* **What you need to do**: From the records below, take each line where the string "down" shows up and copy it.

* **Extracted data**:
※
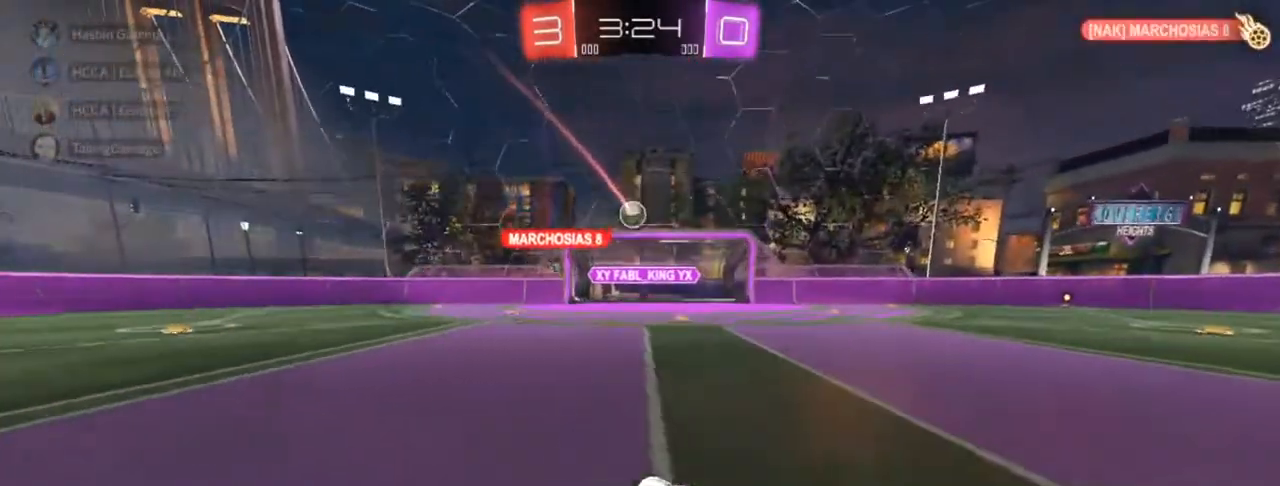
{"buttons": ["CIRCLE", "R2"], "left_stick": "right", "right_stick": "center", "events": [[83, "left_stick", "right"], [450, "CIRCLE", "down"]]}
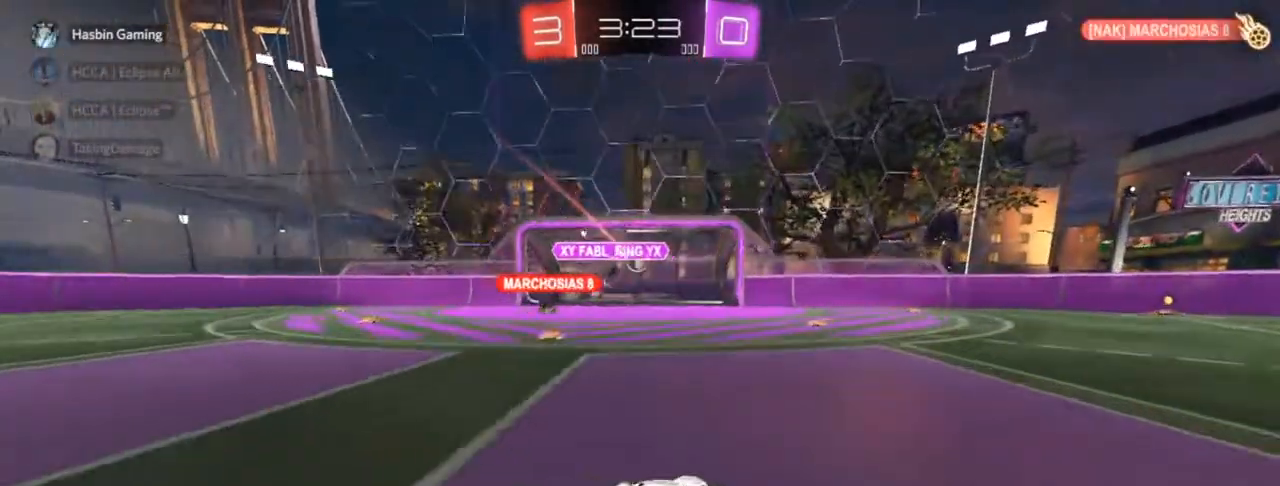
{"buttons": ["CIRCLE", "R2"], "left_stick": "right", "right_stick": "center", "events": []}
※
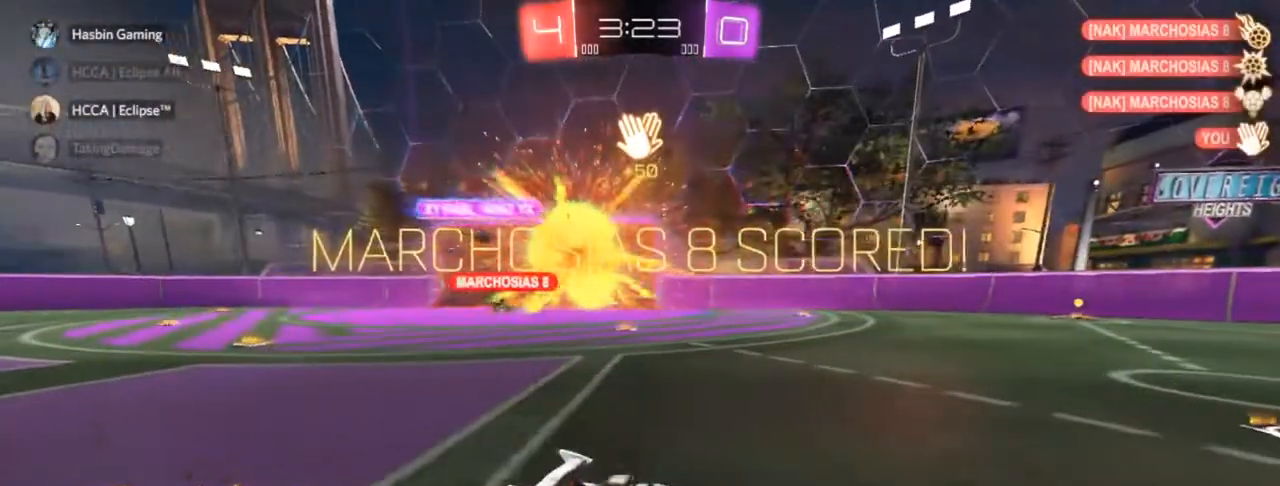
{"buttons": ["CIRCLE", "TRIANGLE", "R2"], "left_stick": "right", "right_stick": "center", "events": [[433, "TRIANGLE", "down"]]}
※
* **Exercise output**:
{"buttons": ["CIRCLE", "R2"], "left_stick": "right", "right_stick": "center", "events": [[83, "left_stick", "right"], [450, "CIRCLE", "down"]]}
{"buttons": ["CIRCLE", "TRIANGLE", "R2"], "left_stick": "right", "right_stick": "center", "events": [[433, "TRIANGLE", "down"]]}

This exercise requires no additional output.